The world would never be the same.
Already the center of the poker universe, California became even more so. The largest poker rooms -- the
Bicycle Casino first, and then
Commerce Casino later -- were
so large that you could fit every poker game in Nevada inside them. Due to a tax seizure, for several years in the 1990s the second
largest poker room in the world, the Bicycle Casino, was owned by the United States government, which profited tens of millions of
dollars from this first Texas Holdem boom.
effect was even greater because the rest of the state did not offer Holdem games for about a year after Los Angeles county (where
there was a court ruling allowing the games) and Santa Cruz county (where local cardroom owners got the country sheriff and city chief
of police to allow them to spread the games as long as Los Angeles was). This led to local booms wherever Holdem was first introduced.
Oaks Club in Emeryville, near Oakland, was
the first large Northern California club to be able to offer Holdem games. As the local players learned the game, vultures/rounders
from all over the West relocated to "help" the locals with their learning process. This phenomenon replayed itself in every
small cardroom in the state over the next eighteen months until the
Garden City cardroom (at the time
the largest in Northern California) finally was allowed to spread the Texas Hold'em in late 1989. Even after the process had
previously occurred up and down the state, the San Jose Holdem games for the next six months are legendary.

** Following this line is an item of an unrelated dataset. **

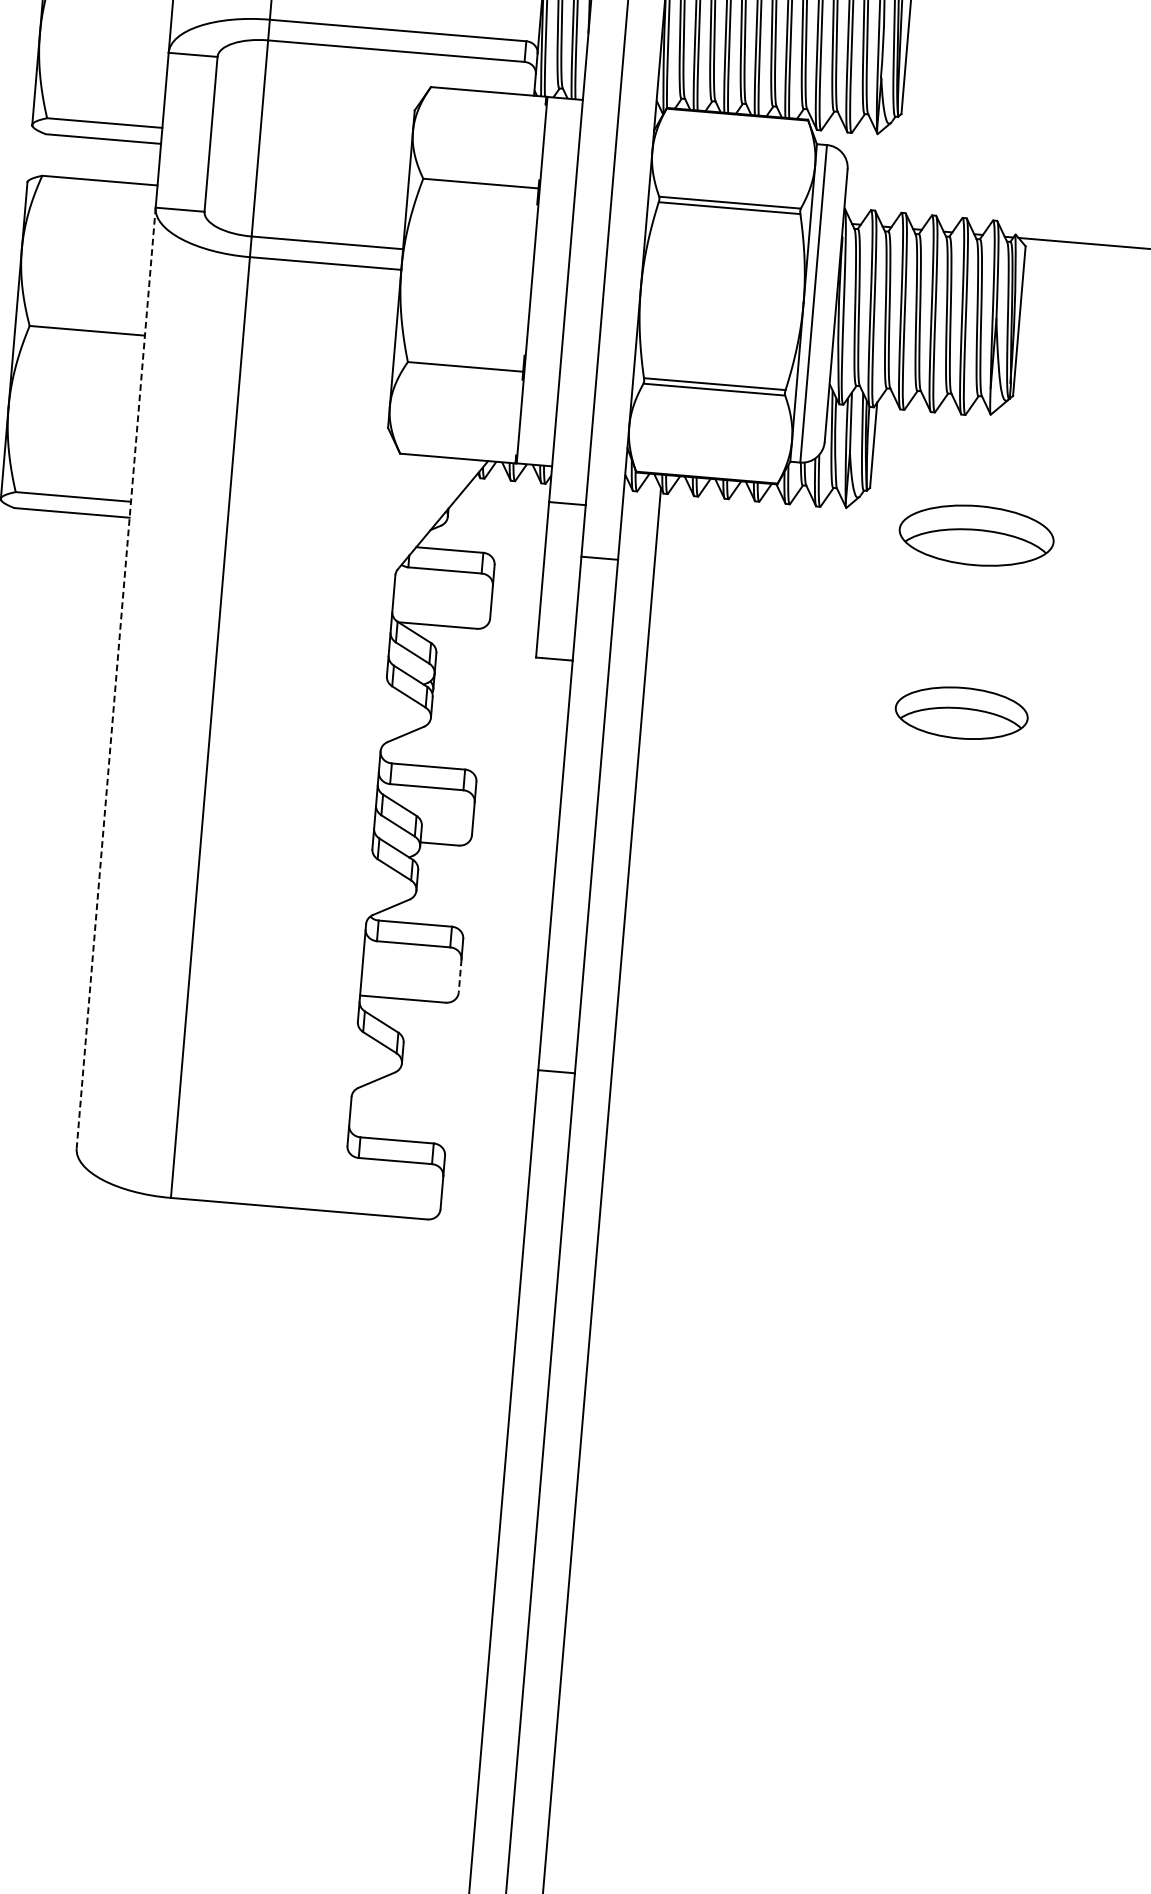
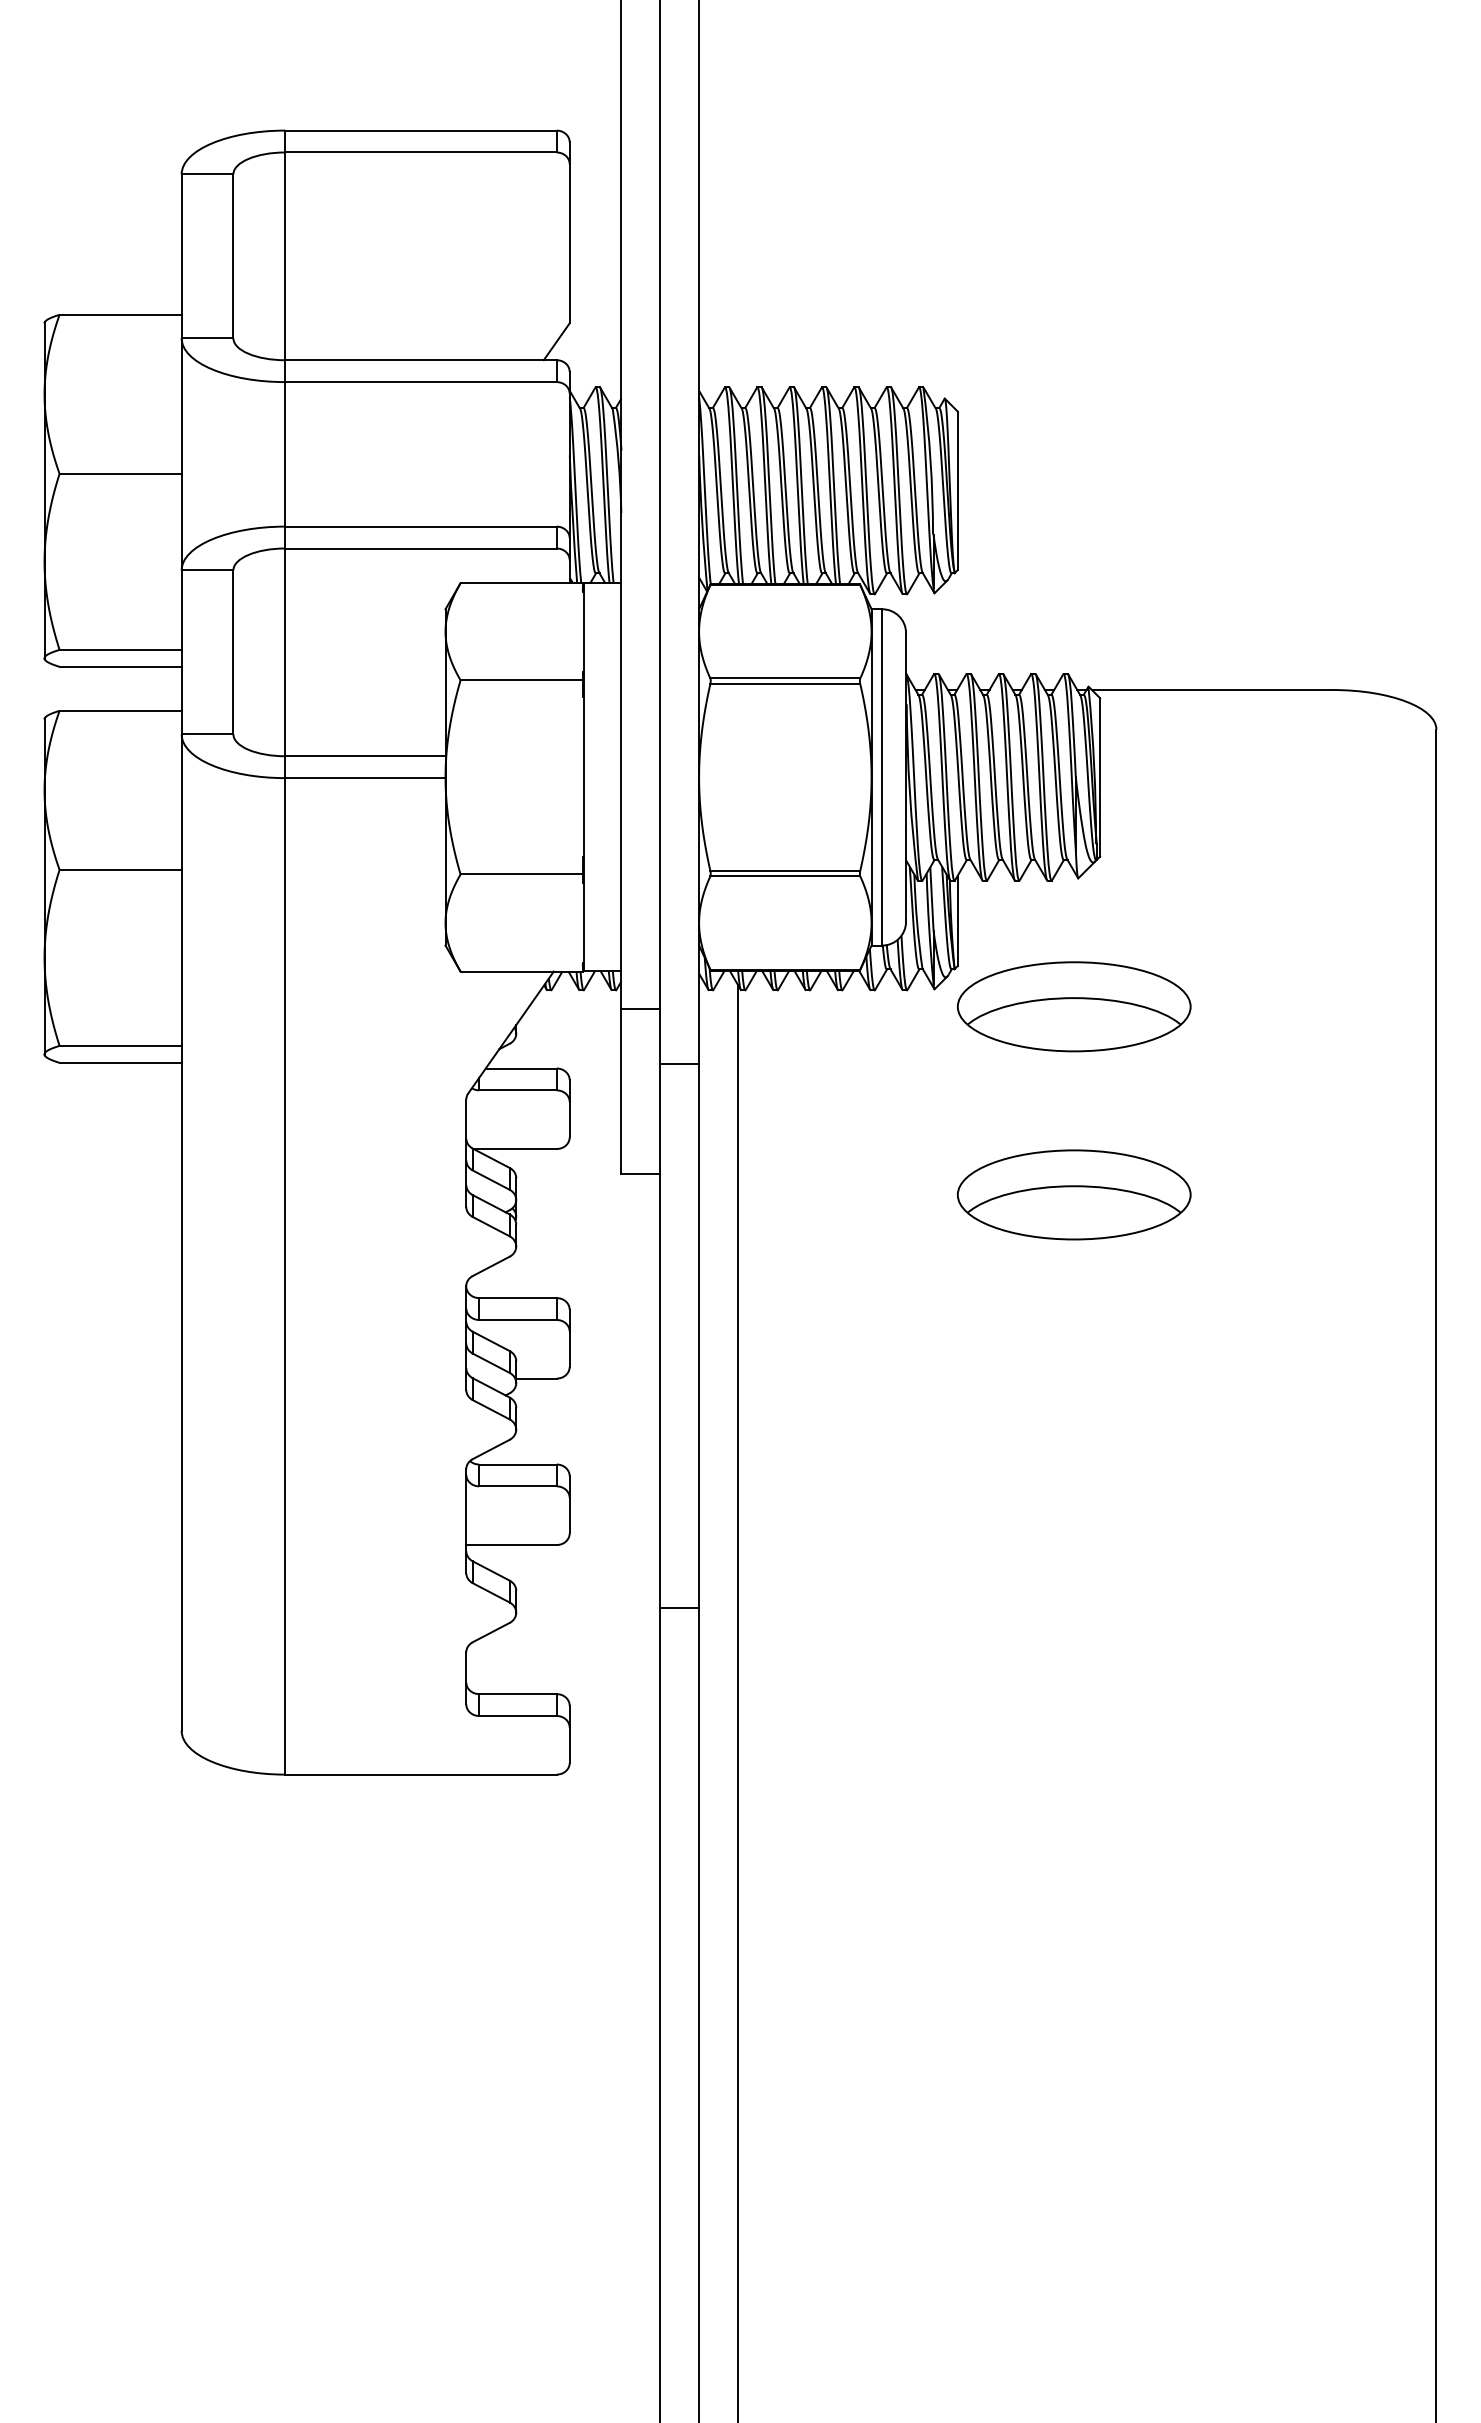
part: (976, 535) -> (1073, 1006), size x1.43
line: (115, 678) -> (181, 1233), dashed -> solid
part: (961, 712) -> (1073, 1194), size x1.67
line: (459, 975) -> (569, 1515), dashed -> solid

If not for this first poker boom it is unlikely that either the Internet poker boom or the casino tournament poker boom would have had
the impact that they did.
In hindsight, what was apparent in the first poker boom played out even more strongly in the second
post-Moneymaker boom. First, more
women and college age players took up the exciting flop games
than ever would have spent their time playing Draw games. Second, while preferable to Draw, Stud never had a chance competing with flop
games. Third, when the chance to win big exists, people are more willing to risk moderately (most obvious in how people like to play large
tournaments). In the Draw days when a player would put $100 at risk, a good winning day would be $80. It's common in Holdem games to at
least see another player parlay a $100 into many hundreds every time you play. Money moves around a lot more in Holdem games -- and
therefore so does fun and frustration and excitement.
I think those of us who witnessed the California poker boom firsthand were quite a bit less surprised by the post-Moneymaker Internet
and casino poker booms than those who missed out on it. Even when poker came to
Atlantic City, it came in one big swoop, unlike the
California boom which washed over the state over a two and a half year period. Back then, that process of Holdem rolling out across
the state at different times just seemed weird (since local sheriff departments were usually the ones to give the go ahead whenever
they happened to feel like it), but the crescendo-calm-crescendo/elsewhere phenomenon turned out to benefit the game in a way that I
would have never guessed at the time.
Seeds are funny things. How do those big plants and trees grow out of tiny things the size of a fingernail? Well, they do. From small
things, big things one day come. The way Texas Hold'em came to
California may be the seed of the seed of the seed,
but everything poker is today owes a lot to what, and how, that took place way back when.